In statistics, we can define covariance as a measure that gives an idea about how two random variables vary together. We use the correlation coefficient (ρ) for measuring how strong a relationship between two variables is. The value of ρ lies between -1 and +1. A similar and identical relation between the two variables is denoted by a positive value of ρ. A negative value of ρ shows the dissimilarity between the two variables. When there is no specific relationship between two variables, it shows zero correlation. When the value of one variable increases linearly with an increase in another variable, then we get a positive correlation. When the value of one variable increases linearly with a decrease in another variable, then we get a negative correlation.

## Formula

The correlation of two variables, x and y, is given by the following equation:

ρ(x, y) = cov(x, y)/σx σy.

Here, σx denotes the standard deviation of x and σy denotes the standard deviation of y.

ρ(x, y) close to +1 shows an increase in one of the variables associated with an increase in the other variable. ρ(x, y) near -1 shows an increase in one of the variables being associated with a decrease in the other variable.

### Assumptions

The assumptions for finding Pearson’s correlation coefficient are as follows.
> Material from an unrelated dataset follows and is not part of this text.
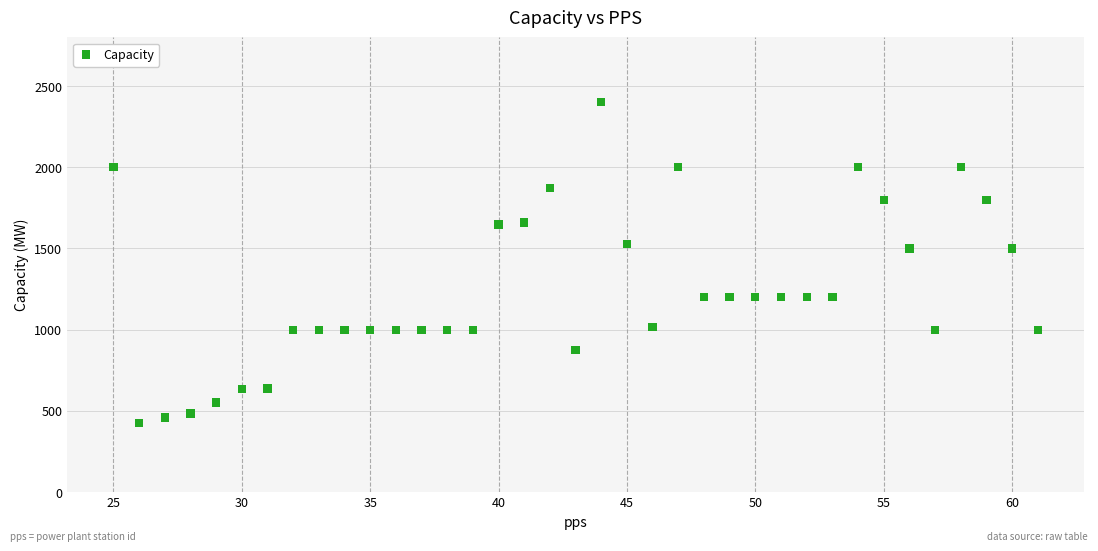

What is the range of X values (max minus min)?

36.0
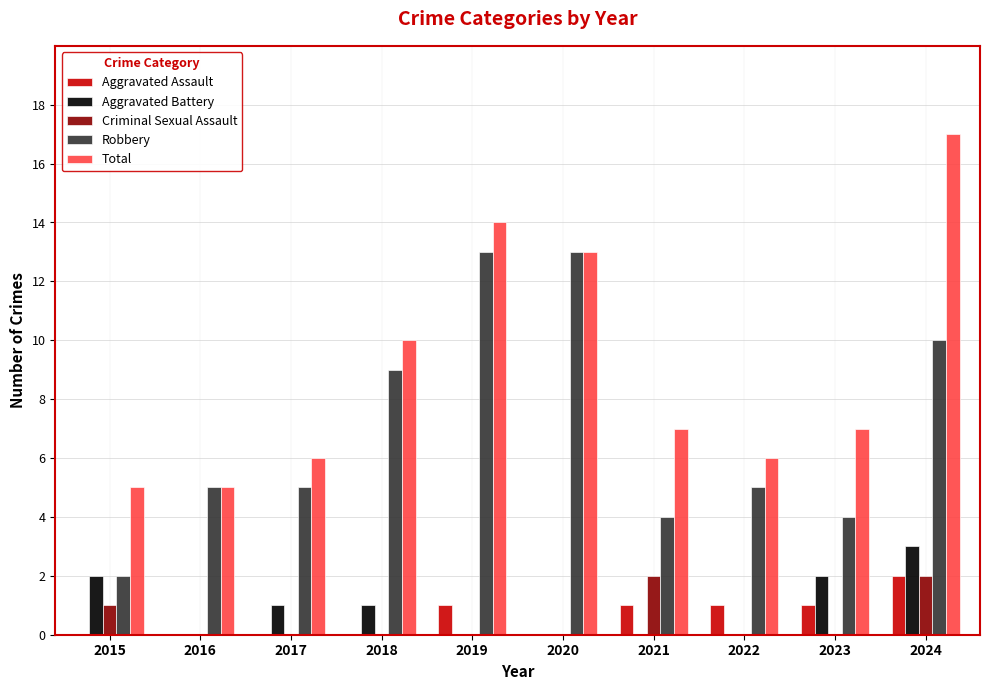

Which series has the largest range (max minus min)?

Total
We should approximate the data set, which is to be correlated to the normal distribution. The data points must be paired observations. For every observation of the independent variable, a dependent variable exists. To evaluate ρ(x, y), the data set should contain continuous variables. No outliers should be there in the data. The error term is the same for all the values of the independent variables.

### Covariance and correlation

In statistics, a measure that represents the joint variability of two random variables is covariance (cov). Correlation gives the idea of how these variables are related. Students should be aware of the difference between covariance and correlation. Covariance shows the extent of the variable being dependent on each other. A greater value denotes higher dependency.